2-D Spinal Segmentation & Fracture Detection

Segmentation Outputs
Fracture Detection

Inspiration: While observing radiologists marking up spine X-rays for hours, we felt that automation would cut down on numerous hours, especially with the prospect of using AI; however, we also appreciated the difficulty with which existing models handled the complexity of spinal anatomy. The VerSe dataset provided us with the appropriate basis to tackle this clinically pertinent problem that feeds directly into patient care.

What it Does: Our tool automatically detects and segments individual vertebrae from adjacent CT scans in seconds, providing clean binary masks suitable for radiologists' surgical planning, fracture detection, and disease monitoring purposes. In this setting, an entire 3D volume is processed, with the 2D sagittal slices extracted suitably to perform the spinal analysis. The segmented masks are then classified in a pipeline that separates individual vertebrae as fractured, normal, or not-a-vertebrae. The API returns color-coded overlays on the axial plan of the vertebrae (red for fractured, green for normal) along with a gallery of individual crops from the vertebrae with their associated scores, which, in essence, converted a highly involved radiology workflow into some simple API calls.

How We Built It: We fine-tuned Meta's Segment Anything Model (SAM) with LoRA adapters on 1024x1024 spine images, creating a preprocessing pipeline that applies bone windowing and morphological operations to isolate the vertebral column. The entire workflow handles NIfTI files and consistent reorienting while automatically generating training pairs. The fracture detection pipeline was started off with Flask's skeleton, bolted OpenCV onto it for watershed segmentation, and integrated ResNet, EfficientNet, and MobileNet, which were trained using a synthetic dataset. We wrote our own bounding box logic and base 64 encoding to stream results directly into a frontend without having to temporarily save everything to disk.

Challenges We Ran Into: SAM's multi-mask output was tricky to work with - we had to implement IoU-based mask selection to pick the best prediction from three candidates. Some subjects like sub-verse801 had unusual anatomy that initially tanked our metrics, forcing us to debug why certain vertebrae were being missed entirely.The watershed algorithm also had a nasty habit of over-segmenting, so we spent days tuning markers and fighting with morphological operations to stop it from splitting single vertebrae into fragments.

Accomplishments We Are Proud Of: Hitting a 0.924 Dice score that rivals published state-of-the-art methods feels incredible, especially since we're just a small team with limited compute. Seeing the model correctly segment challenging cases with fractures and anatomical variants was an accomplishment we were proud of.

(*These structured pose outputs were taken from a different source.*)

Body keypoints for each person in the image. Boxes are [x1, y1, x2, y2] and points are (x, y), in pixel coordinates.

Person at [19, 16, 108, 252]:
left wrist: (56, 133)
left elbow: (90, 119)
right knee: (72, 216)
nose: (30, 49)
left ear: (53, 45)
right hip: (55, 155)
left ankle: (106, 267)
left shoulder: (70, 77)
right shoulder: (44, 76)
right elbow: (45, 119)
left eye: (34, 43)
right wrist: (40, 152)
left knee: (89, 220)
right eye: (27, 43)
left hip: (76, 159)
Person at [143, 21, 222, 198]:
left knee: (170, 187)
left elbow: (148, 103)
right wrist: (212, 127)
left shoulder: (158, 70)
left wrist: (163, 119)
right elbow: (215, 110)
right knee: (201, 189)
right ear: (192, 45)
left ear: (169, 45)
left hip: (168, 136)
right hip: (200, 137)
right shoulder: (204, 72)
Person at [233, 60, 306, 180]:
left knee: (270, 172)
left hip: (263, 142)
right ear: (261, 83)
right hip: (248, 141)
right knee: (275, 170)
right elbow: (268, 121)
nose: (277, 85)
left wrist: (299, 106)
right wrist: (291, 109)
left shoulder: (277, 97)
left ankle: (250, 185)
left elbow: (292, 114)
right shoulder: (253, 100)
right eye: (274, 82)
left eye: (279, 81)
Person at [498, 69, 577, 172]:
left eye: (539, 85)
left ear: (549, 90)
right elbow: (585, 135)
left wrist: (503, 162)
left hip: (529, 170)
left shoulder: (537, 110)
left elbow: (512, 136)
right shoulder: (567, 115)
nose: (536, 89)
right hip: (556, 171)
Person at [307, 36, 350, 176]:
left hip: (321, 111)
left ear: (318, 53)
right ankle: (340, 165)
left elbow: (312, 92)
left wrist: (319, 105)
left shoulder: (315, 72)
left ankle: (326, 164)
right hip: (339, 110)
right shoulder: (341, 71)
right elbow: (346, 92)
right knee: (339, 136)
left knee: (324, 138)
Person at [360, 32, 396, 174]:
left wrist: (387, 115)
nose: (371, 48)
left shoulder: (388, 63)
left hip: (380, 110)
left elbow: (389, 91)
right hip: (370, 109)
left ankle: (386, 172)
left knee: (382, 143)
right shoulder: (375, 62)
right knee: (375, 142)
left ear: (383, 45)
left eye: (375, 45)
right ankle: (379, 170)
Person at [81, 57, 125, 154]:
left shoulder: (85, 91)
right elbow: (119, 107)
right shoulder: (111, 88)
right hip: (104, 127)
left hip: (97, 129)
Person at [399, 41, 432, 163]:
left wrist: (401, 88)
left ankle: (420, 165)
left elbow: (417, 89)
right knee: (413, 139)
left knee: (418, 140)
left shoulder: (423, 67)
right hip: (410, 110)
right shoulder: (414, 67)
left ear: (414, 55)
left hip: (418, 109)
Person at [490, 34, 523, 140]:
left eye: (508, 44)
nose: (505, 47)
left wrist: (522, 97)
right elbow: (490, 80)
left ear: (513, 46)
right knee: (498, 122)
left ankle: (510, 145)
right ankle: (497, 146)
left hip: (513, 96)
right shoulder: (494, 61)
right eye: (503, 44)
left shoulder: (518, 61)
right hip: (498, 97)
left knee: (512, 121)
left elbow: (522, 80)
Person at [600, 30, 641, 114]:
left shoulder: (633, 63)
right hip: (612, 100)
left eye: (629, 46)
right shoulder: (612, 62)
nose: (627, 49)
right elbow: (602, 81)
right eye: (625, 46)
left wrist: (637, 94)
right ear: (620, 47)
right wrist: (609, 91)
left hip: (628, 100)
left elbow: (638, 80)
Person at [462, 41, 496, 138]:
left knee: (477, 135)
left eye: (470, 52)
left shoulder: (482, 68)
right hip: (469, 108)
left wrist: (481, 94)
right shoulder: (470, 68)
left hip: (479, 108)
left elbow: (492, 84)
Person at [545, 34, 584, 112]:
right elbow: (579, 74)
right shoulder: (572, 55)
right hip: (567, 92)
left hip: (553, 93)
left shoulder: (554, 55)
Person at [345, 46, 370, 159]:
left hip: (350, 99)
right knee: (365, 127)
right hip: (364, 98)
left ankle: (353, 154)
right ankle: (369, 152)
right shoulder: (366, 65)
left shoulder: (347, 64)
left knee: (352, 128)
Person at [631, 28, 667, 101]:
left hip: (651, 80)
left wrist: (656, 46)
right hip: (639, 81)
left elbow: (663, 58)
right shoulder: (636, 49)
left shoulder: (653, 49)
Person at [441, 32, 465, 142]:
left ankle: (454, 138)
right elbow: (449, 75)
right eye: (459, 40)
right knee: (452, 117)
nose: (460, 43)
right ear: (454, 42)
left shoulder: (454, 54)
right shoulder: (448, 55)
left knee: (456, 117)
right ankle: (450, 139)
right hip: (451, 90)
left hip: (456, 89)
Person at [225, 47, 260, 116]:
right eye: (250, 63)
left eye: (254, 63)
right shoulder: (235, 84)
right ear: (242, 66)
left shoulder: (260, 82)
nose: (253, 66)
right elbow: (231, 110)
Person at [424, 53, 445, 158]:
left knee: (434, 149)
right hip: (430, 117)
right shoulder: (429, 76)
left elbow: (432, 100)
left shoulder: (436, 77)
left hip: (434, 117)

What We Learned: LoRA fine-tuning is ridiculously efficient-we achieved medical-grade performance with just eight trainable parameters per layer instead of millions. We also learned that proper preprocessing (bone windowing + spine extraction) matters more than how complex the model is for this task. Deployment of Keras models is trickier than it looks-version mismatches between training and inference environments can silently corrupt predictions.